To summarise this articleπ, we covered a comprehensive list of related topics:
- Medical Image Segmentation: Explored the definition and challenges of medical image segmentation.
- Dataset Preparation: Used the UW-Madison GI Tract segmentation dataset, made observations, and created preprocessed training and validation sets.
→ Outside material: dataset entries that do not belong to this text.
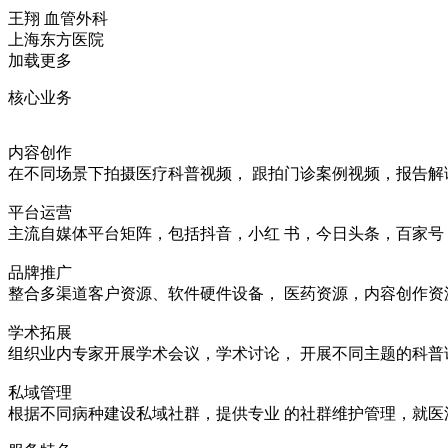
王翔
血管外科
上海东方医院
加载更多
核心业务
内容创作
在不同场景下拍摄医疗科普视频， 跟拍门诊案例视频，报告解
平台运营
主流自媒体平台矩阵，包括抖音，小红 书，今日头条，百家号
品牌推广
整合多渠道客户资源、软件硬件设备， 医药资源，内容创作资
学术拓展
组织业内专家开展学术会议，学术讨论， 开展不同主题的科普
私域管理
根据不同病种建设私域社群，提供专业 的社群维护管理，就医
- We defined a few essential functions and classes for PyTorch and PyTorch-Lightning frameworks to facilitate ease of training.
- We learned how to use the Segformer model from Hugging Face transformers for segmentation and fine-tuned it on our dataset.
- We defined a custom loss function combining the Dice coefficient with cross-entropy for improved segmentation performance.
- Training and Metrics Tracking: Trained the model, monitored metrics using WandB, and uploaded the model as an artifact for future use.
- We designed a user-friendly interface using the Gradio app, making our medical multi-label image classification model accessible to everyone.